According to data through April 5 from Visit Jacksonville, the COVID-19 pandemic forced all the conventions that intended to come to Jacksonville in March to cancel their plans.

That reduced hotel occupancy by 65% and combined hotel revenue by 79%, compared to March 2019. Countywide hotel occupancy in March was about 55%, more than 30% less than in March 2019.

That won’t change until social-distancing and quarantine restrictions are lifted, whenever that will be.

“We don’t know what the future looks like.
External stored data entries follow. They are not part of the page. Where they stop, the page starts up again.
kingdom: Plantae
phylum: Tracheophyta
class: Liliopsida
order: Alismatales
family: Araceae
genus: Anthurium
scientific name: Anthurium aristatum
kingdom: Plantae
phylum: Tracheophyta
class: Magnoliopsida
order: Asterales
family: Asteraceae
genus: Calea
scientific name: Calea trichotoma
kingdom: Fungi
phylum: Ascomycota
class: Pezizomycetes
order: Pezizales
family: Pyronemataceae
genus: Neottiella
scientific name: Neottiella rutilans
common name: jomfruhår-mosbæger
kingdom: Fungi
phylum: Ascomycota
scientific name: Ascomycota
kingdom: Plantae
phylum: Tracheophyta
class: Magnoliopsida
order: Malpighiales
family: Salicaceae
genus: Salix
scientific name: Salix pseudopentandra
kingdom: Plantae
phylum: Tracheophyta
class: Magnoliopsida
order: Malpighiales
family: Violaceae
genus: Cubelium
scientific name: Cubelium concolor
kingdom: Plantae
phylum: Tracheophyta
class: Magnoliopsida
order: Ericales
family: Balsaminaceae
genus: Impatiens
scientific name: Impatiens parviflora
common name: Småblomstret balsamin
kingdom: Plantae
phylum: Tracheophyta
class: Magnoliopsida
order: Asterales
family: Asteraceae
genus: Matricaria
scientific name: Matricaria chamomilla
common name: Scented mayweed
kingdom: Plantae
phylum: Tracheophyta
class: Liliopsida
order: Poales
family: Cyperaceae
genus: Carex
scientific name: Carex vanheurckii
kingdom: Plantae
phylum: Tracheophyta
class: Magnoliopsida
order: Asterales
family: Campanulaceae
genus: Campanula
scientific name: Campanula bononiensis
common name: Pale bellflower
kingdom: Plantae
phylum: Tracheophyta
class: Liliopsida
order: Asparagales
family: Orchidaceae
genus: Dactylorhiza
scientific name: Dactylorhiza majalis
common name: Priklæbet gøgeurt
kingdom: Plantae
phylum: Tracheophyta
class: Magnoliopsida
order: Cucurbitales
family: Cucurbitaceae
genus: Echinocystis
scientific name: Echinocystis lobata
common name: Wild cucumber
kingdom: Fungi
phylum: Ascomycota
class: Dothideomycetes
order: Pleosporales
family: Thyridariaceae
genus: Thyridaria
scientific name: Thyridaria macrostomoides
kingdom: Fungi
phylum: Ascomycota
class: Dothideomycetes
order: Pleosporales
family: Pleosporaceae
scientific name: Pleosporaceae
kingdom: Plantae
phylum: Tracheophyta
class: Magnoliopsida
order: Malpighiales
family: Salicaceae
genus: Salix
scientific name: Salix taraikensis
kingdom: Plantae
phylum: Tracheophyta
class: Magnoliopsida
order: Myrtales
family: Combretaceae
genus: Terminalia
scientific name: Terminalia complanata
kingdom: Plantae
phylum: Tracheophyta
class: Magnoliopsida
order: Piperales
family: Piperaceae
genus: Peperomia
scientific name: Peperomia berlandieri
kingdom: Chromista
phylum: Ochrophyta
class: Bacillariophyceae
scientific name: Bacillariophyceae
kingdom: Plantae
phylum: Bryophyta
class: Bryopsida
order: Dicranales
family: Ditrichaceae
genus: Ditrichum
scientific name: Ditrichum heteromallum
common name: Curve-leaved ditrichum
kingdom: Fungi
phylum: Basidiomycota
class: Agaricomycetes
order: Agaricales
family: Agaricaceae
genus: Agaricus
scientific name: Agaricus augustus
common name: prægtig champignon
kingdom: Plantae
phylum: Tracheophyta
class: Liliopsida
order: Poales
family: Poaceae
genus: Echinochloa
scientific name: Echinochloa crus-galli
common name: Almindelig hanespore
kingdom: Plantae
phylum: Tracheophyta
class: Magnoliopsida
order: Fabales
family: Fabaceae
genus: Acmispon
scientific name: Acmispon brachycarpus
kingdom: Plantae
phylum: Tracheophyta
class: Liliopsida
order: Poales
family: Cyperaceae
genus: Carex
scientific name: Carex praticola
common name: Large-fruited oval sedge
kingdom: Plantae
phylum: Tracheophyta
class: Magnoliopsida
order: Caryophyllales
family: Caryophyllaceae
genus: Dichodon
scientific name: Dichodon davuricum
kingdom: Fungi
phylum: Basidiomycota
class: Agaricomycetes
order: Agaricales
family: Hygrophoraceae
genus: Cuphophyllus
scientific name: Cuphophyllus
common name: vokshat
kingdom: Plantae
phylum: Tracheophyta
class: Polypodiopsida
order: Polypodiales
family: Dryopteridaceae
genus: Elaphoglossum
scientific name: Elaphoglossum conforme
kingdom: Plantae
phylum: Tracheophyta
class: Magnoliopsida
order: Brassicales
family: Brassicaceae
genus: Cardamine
We’re working with the groups to reschedule their meetings,” said Michael Corrigan, Visit Jacksonville president and CEO. The group is the convention and visitors bureau for Jacksonville and the Beaches.

Overall, group business accounted for only 10% of the hotel room bookings, a 58% decline compared with March 2019.

Planning a convention isn’t done on the spur of the moment, so the business that had to cancel was put under contract at least a year – or more – ago, Corrigan said.

Visit Jacksonville’s sales staff is working remotely, but the destination marketing effort hasn’t slowed because of the pandemic.

“We are selling group business in 2022 right now,” he said.

When the restrictions are lifted and the market recovers, how hotels do business and how Visit Jacksonville sells the destination likely will change, Corrigan said.

He expects hotels to initiate aggressive environmental sanitation processes and provide larger spaces to accommodate fewer people than before to continue to practice social distancing.

Visit Jacksonville might shift its focus from national marketing to a more regional approach that would match Jacksonville’s limited nonstop airline service.

“The country wants to come to Florida. We’re figuring out how to rebuild the Jacksonville market as quickly as possible. There could be opportunities for nontraditional Florida destinations that could make Northeast Florida more attractive,” Corrigan said.